A technique used by many hackers in the first few decades of widespread personal computer use is wardialing. Wardialing is a technique that was popular in the 1980s and 1990s as a footprinting tool, which explains why the process involves the use of modems. Wardialing is very simple: It uses a modem to dial phone numbers to locate modems. An attacker who picked a town at random and dialed up a range of phone numbers in that town would likely turn up several computers with modems attached. Wardialing using modems is a legacy technique with extremely limited utility value today, but it does give rise to many similar techniques that essentially search for open communication ports.

Wardriving is another technique for uncovering access points into a network. Wardriving is the process of locating wireless access points and gaining information about the configuration of each. This “sniffing” was initially performed with a laptop computer, a car, and software designed to record the access points detected. Additionally, a Global Positioning System (GPS) was optionally included to go to the next step of mapping the physical location of the access points. It wasn’t long before mobile devices became smaller, more functional, and better suited to finding wireless access points. The ease of carrying around a small device with a wireless adapter, GPS receiver, and software to collect information gave rise to warwalking, warjogging, warbiking, and even warflying. If an attacker is able to locate even a single unsecured access point, the dangers can be enormous because it can give that same attacker quick and easy access to the internal network of a company. An attacker connecting to an unsecured access point is more than likely bypassing protective measures, such as the corporate firewall.

Although there are a multitude of tools used to perform wardriving, other tools, including the following, are useful in defending against these attacks:

• AirSnort—Wireless cracking tool

• AirSnare—An intrusion detection system to help you monitor your wireless networks. It can notify you as soon as an unapproved machine connects to your wireless network.

• Kismet—Wireless network detector, sniffer, and intrusion detection system commonly found on Linux

• NetStumbler—Wireless network detector; also available for Mac and handheld devices

So why is wardriving successful? One of the most common reasons is that in spite of increasingly aggressive security measures, personnel sometimes install their own access points on the company network without company permission (known as a rogue access point).
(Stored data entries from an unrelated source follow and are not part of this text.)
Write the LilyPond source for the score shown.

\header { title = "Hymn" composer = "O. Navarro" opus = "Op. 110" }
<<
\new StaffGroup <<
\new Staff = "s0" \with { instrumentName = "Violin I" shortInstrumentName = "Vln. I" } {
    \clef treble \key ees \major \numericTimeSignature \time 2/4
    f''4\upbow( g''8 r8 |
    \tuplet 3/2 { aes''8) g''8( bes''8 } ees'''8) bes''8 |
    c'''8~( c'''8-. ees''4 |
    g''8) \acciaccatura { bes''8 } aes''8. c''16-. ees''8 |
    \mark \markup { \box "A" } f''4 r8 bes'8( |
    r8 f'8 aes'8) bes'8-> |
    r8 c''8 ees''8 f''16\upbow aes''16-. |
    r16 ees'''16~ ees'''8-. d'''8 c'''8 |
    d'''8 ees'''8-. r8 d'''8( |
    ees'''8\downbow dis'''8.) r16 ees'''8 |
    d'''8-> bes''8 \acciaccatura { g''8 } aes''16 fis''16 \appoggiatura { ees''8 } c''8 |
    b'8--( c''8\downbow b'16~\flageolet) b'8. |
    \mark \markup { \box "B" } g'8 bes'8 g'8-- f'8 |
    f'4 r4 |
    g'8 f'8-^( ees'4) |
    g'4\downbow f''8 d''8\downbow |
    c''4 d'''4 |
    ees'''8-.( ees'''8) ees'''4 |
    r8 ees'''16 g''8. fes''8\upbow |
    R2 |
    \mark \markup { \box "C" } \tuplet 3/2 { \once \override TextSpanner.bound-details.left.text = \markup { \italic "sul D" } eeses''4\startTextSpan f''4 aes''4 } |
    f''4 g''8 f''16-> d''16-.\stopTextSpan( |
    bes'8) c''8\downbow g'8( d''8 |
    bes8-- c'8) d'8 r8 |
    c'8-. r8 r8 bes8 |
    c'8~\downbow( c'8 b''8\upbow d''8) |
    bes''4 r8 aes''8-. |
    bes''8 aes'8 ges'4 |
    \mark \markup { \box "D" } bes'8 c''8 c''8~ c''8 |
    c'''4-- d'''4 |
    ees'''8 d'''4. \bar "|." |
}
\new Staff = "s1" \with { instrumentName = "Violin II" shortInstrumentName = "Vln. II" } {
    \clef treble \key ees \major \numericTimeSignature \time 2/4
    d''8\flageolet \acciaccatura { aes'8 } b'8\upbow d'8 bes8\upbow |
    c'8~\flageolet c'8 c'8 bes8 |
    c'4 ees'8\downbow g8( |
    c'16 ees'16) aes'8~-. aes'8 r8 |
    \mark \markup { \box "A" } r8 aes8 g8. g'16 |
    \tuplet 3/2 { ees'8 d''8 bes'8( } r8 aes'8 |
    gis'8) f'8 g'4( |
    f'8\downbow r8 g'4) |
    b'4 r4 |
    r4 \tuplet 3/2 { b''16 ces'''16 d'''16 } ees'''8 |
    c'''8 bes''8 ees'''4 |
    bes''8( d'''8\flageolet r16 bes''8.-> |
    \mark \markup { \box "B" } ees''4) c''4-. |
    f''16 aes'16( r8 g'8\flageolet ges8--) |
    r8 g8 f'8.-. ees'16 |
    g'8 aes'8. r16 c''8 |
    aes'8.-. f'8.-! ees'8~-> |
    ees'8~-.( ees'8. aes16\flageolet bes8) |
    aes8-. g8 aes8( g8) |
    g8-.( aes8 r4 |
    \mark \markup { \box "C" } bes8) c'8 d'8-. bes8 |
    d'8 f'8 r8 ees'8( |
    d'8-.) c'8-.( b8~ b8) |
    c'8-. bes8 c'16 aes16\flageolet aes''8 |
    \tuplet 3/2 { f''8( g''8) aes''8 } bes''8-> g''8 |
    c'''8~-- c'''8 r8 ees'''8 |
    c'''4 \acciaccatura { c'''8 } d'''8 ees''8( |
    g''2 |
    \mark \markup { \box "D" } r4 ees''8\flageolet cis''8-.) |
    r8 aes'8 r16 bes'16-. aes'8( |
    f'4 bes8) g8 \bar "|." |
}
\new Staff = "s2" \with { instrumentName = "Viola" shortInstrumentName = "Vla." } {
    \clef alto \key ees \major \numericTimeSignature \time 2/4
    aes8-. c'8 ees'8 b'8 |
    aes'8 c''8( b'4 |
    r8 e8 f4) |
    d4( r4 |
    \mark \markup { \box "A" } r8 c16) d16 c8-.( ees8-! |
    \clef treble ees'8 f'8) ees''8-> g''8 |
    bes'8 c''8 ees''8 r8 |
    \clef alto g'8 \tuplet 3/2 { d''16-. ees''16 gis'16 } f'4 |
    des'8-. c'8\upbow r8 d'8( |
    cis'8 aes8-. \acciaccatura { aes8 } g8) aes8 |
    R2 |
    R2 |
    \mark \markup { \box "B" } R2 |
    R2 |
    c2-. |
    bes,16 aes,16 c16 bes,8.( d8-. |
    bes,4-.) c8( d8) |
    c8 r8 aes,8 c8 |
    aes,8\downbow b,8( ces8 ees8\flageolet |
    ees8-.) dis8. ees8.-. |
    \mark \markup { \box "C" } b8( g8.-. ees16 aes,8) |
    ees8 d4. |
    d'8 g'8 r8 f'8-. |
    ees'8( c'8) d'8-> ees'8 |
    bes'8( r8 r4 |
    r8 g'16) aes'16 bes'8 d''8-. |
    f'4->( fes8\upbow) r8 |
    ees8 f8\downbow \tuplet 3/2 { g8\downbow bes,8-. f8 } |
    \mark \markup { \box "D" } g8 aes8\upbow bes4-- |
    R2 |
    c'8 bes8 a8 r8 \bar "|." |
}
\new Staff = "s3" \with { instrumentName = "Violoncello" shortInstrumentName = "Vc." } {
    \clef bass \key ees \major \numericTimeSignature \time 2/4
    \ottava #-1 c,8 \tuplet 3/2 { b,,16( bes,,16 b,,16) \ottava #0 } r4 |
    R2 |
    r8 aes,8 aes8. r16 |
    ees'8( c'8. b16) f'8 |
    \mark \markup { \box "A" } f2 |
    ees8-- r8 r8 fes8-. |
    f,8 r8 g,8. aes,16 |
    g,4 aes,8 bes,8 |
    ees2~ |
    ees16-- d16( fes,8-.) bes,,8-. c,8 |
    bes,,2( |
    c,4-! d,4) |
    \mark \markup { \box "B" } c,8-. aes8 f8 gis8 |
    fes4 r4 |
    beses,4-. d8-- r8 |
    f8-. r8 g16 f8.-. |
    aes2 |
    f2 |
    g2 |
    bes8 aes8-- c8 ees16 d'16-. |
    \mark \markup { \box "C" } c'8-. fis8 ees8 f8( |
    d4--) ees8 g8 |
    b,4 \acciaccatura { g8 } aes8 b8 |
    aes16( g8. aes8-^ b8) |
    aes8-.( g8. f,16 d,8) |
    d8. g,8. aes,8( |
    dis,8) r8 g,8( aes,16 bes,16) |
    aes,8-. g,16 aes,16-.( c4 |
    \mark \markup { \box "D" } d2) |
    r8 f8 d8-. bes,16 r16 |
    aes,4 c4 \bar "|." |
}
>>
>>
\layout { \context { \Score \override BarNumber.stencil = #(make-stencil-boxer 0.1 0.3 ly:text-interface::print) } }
An individual who installs an access point in such a way will more than likely have no knowledge of, or possibly not care about, good security practices and may well leave the access point completely unsecured. Another reason is that sometimes when an access point has been installed, those performing the installation have actively decided not to configure any security features. Wardriving generally preys upon situations in which security is not considered or is poorly planned. Make sure you stay out of situations like that.

A technique that is useful at determining whether a system is present and active is a ping sweep of an IP address range. By default, a computer will respond to a ping request with a ping reply or echo. A ping is a network utility that sends an Internet Control Message Protocol (ICMP) message. With the use of a ping, it is possible to identify active machines and measure the speed at which packets are moved from one host to another as well as obtain details, such as the time to live (TTL).

A key advantage of ICMP scanning is that it can be performed rapidly because it runs scanning and analysis processes in parallel. In other words, it means multiple systems can be scanned simultaneously. In fact, it is possible to scan an entire network rapidly. The ping utility is available as a command-line utility in all common operating systems and is often available as a feature in larger network management software packages.

Of course, for every pro there is a con, and pinging in this manner is not without issue. First, it is not uncommon for network administrators to specifically block ping ICMP messages at the firewall or even turn off ping messages completely on host devices. Second, it is a safe bet that any intrusion detection system (IDS) or intrusion prevention system (IPS) that is in place will detect and alert network managers in the event a ping sweep occurs. Finally, ping sweeps have no capability to detect systems that are attached to the network but powered down.

The next step to take after discovering active systems is to find out what services are available on the systems. The most straightforward technique is to scan ports for active services. Port scanning is designed to probe each port on a system in an effort to determine which ports are open. It is effective for gaining information about a host because the probes sent to a system have the capability to reveal more information than a ping sweep can. A successful port scan will return results that will give a clear picture of what services are running on a system. This is because ports are bound to services.

Before discussing how to scan ports, it is important to cover some of the fundamentals of ports. In all, there are 65,535 TCP and 65,535 UDP ports on any given system. Each of these port numbers identifies a specific process that is either sending or receiving information at any time. At first glance, it might seem that you would need to memorize all 65,000-plus ports to be adequately prepared, but this is not the case. In reality, only a few ports should ever be committed to memory, and if a port scan returns any ports that are not immediately recognizable, those port numbers should be further scrutinized. Some common port numbers are shown in TABLE 6-1.

Look closely at the last column of Table 6-1. In this column, the protocol in use is listed as either TCP or UDP. In practice, applications that access the network can do so using either TCP or UDP, based on how the service is designed. An effective port scan will be designed to consider both TCP and UDP as part of the scanning process. These two transport layer protocols work in different ways. TCP acknowledges each connection attempt. UDP does not, so it tends to produce less reliable results.